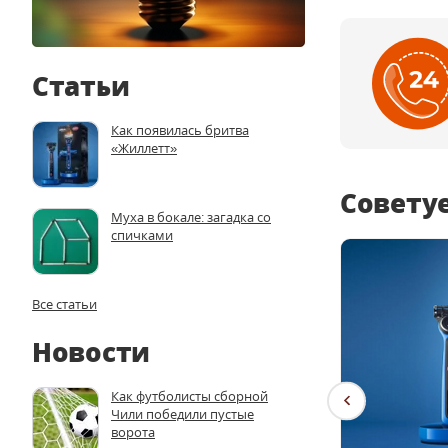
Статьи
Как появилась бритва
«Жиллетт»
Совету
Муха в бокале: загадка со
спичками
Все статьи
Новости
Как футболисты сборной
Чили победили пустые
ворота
---
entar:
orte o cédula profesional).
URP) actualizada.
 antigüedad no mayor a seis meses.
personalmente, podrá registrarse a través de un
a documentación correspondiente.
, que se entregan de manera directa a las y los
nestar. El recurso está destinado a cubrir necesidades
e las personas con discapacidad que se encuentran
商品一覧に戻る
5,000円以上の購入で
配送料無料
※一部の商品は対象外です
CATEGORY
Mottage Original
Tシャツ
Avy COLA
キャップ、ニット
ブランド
--
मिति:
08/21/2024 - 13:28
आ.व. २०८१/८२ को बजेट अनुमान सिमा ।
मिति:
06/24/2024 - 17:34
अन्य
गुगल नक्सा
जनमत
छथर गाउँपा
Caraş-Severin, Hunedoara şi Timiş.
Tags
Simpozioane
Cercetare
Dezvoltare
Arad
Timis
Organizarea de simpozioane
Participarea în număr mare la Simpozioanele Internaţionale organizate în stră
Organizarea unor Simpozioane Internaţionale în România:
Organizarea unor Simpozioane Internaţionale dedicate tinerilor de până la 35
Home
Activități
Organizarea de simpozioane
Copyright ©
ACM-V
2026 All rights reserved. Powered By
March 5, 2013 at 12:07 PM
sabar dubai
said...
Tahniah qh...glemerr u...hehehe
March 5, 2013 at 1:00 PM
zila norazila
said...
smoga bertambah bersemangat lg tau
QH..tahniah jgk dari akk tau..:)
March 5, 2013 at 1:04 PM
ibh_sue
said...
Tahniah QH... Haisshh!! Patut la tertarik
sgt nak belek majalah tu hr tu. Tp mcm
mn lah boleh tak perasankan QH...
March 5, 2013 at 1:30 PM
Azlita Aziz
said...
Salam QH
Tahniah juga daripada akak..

### TASK REQUIREMENTS
Gather every line in the records above that contains the string "unor".

### ANSWER TO THIS TASK
Organizarea unor Simpozioane Internaţionale în România:
Organizarea unor Simpozioane Internaţionale dedicate tinerilor de până la 35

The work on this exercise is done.